抜粋本文>
**********
A. 切削工具インサートを形成する方法であって,

B. それぞれが互いに結合可能な幾何学的特徴を有する砥石チップとインサート本体とを提供する工程と,

C. それぞれの前記互いに結合可能な幾何学的特徴を介して,それら互いに結合可能な幾何学的特徴の少なくとも1つを不可逆的塑性変形させることで,前記砥石チップを前記インサート本体に接合する工程であって,前記変形は前記砥石チップを前記インサート本体の中に保持するのに十分な機械的応力を提供するものである,前記接合する工程と

D. を有する方法

と認定すべきである(以下,上記分説に従い「工程A」ないし「工程D」という場合がある。)。

b 本願発明の技術的特徴

審決が,本願発明について誤った認定に至ったのは,本願発明の技術的特徴を誤って解釈したことによるものである。

原告は,本願につき平成19年6月19日付けで拒絶理由通知(甲8)を受けたが,拒絶理由通知において,方法の発明である独立請求項10に従属する請求項11,12,14(本件補正後の請求項14,15,17)は拒絶の対象とされてはいなかった。
**********
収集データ
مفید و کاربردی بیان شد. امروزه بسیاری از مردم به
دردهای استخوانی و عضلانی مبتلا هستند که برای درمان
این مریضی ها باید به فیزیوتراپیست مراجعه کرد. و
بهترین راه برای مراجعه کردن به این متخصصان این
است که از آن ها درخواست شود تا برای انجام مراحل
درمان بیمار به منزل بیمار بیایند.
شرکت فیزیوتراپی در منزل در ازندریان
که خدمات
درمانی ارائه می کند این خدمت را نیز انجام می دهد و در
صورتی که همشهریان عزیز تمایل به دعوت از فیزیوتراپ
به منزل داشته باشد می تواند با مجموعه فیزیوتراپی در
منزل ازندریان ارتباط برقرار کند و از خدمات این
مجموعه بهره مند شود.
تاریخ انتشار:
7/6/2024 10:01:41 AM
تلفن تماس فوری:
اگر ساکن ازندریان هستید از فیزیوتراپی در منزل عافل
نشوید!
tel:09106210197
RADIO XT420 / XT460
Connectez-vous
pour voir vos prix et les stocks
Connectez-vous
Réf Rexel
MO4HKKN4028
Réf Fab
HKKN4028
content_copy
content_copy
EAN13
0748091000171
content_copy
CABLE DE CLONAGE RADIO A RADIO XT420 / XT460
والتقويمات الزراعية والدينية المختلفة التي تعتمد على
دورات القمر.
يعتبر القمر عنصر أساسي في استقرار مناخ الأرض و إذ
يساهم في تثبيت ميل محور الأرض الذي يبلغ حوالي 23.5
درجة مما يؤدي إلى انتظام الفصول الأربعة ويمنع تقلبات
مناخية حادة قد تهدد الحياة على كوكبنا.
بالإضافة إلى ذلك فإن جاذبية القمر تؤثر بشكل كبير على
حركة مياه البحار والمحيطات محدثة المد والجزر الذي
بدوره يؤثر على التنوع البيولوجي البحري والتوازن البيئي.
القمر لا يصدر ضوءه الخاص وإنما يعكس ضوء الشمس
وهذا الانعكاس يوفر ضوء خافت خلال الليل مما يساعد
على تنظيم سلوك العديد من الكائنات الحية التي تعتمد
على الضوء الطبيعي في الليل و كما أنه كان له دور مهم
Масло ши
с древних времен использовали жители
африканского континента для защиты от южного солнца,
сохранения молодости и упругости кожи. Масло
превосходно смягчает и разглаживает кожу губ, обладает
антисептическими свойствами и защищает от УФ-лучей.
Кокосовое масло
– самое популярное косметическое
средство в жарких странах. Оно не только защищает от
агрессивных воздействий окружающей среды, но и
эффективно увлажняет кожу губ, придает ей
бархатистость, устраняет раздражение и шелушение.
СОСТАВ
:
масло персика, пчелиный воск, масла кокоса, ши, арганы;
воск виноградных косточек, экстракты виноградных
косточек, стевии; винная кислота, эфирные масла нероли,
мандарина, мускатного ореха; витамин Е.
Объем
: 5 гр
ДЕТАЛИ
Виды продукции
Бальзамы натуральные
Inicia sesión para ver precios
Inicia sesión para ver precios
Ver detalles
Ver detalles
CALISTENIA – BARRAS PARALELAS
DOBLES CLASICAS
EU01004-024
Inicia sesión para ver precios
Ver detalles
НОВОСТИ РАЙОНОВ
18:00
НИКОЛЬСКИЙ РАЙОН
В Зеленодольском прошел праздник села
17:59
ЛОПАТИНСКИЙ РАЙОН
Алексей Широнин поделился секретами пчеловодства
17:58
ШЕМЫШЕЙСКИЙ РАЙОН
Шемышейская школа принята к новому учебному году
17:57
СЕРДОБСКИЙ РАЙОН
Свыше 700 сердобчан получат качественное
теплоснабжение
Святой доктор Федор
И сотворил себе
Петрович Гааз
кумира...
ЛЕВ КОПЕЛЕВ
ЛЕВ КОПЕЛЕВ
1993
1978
**********
記述課題 1>
切削工具インサートに関する抜粋本文によれば、拒絶理由通知で拒絶の対象とされていなかった請求項はどれですか。本件補正前の番号ですべて挙げてください。
記述課題 2>
切削工具インサートに関する抜粋本文をもとに、次の問いに答えてください。
(a) 原告が受けた拒絶理由通知は何年何月何日付けですか。
(b) その拒絶理由通知の証拠番号は何ですか。
(c) 工程Cの変形は何を提供するものとされていますか。
記述課題 3>
切削工具インサートに関する抜粋本文を、最後の文の後から書き継いでください。

課題の解答 1>
請求項11、請求項12、請求項14

課題の解答 2>
(a) 平成19年6月19日付けです。
(b) 甲8です。
(c) 砥石チップをインサート本体の中に保持するのに十分な機械的応力を提供するものとされています。

課題の解答 3>
これら請求項は,上記工程B及びCを,プレス嵌め(本件補正後の請求項14),焼嵌め(同請求項15)及び締まり嵌め(同請求項17)に限定するものであったため,原告(出願人)は,平成19年10月26日付け手続補正(本件補正,甲5)において,これら拒絶されていない請求項の特徴を,物の発明に関する独立請求項1に従属する新請求項2,3,4とする補正をした。また,これらの特徴の上位概念である補正後の独立請求項1及び13については,具体的にこれらの特徴の上位概念になるように,「不可逆的塑性変形」との限定を特許請求の範囲に加えた。

こうした本件補正の意図について,本件補正と同日の平成19年10月26日付けで原告が提出した意見書(甲9)には,請求項1及び請求項13に記載された各発明の要旨につき以下のとおり説明している。すなわち,切削工具インサートを形成する方法であって(工程A,D),工程Bで,それぞれが互いに結合可能な幾何学的特徴を有する砥石チップとインサート本体とを提供する。すなわち,予め,互いに結合可能な幾何学的特徴を有する砥石チップとインサート本体を用意する。次に,工程Cで,それら予め用意した砥石チップとインサート本体とを組み合わせた後,それぞれの前記互いに結合可能な幾何学的特徴を介して,それら互いに結合可能な幾何学的特徴の少なくとも1つを不可逆的塑性変形させることで,両者を十分な機械的応力で接合する。具体的には,プレス嵌め(請求項14)や焼嵌め(請求項15)等で固定するというものである。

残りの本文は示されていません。